Tenía chistes sobre todos los temas. “¿Qué hace un político después de hacer el amor con una mujer?”, le preguntaba Verdaguer al público. Y, tras unos instantes de silencio, se respondía a sí mismo: “Paga”. Pero su caballito de batalla era su suegra y lo utilizaba sin que se le moviera un solo músculo de la cara: “Ustedes creen que yo debo quererla porque solo nos visita dos veces al año...Pero no es así, ya que lo hace por períodos de seis meses”.

El cine también lo tuvo como protagonista, tanto en su faceta cómica como en el rol de actor dramático, ya que participó en films como Locuras, tiros y mambo, una comedia en la que compartió elenco con los Cinco Grandes del Buen Humor, Rosaura a las diez, película sobre la novela de Marco Denevi en la que encarnó a Camilo Canegato, La herencia, en la que actuó con Nathán Pinzón y Alberto Olmedo, Cleopatra era Cándida, con Niní Marshall, La industria del matrimonio, Kuma Ching, La noche viene movida y El Amateur.
Su último espectáculo tuvo lugar a comienzos del año 2001, en San Miguel, cuando junto a sus amigos Mario Clavell y Carlos Garaycochea estaba protagonizando Masters: una obra que fundía música, caricaturas y humor, que había debutado sobre el escenario del Hotel Bauen y luego salió de gira por distintos rincones del país.
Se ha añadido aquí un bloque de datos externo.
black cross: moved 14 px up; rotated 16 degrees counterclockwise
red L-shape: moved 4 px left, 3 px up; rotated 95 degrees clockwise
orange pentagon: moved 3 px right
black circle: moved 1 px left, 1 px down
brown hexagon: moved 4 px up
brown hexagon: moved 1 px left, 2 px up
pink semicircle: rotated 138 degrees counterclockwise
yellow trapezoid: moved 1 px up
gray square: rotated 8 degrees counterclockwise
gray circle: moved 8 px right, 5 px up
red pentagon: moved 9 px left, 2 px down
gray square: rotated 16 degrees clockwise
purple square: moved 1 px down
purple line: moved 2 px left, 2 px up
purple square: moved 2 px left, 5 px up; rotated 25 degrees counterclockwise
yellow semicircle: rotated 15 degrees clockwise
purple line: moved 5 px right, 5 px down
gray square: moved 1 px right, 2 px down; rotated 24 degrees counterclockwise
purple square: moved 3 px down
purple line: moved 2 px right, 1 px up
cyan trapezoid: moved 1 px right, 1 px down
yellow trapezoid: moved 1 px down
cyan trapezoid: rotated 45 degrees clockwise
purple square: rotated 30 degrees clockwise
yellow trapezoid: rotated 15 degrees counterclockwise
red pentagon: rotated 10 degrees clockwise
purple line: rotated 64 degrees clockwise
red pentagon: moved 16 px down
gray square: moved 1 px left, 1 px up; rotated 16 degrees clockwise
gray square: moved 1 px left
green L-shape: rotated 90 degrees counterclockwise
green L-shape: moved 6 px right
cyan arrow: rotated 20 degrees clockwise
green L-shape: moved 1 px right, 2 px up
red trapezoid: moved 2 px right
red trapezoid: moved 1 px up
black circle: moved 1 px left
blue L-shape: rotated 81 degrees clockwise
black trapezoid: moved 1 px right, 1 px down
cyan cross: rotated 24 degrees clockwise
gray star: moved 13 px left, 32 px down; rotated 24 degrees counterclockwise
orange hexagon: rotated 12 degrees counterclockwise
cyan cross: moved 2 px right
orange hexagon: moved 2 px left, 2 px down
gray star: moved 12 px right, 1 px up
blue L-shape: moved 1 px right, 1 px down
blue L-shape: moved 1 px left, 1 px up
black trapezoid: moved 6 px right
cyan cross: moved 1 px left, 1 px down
Fue entonces cuando su salud lo obligó a suspender varias funciones. Luego tuvo que ser intervenido quirúrgicamente y ya no quiso que nadie más lo visitara. Meses después, a los 85 años de edad, murió tras sufrir un infarto. Pero los videos con sus cuentos, luciendo su impecable smoking y con su habano en la mano, siguieron difundiéndose hasta la actualidad, manteniendo viva su memoria.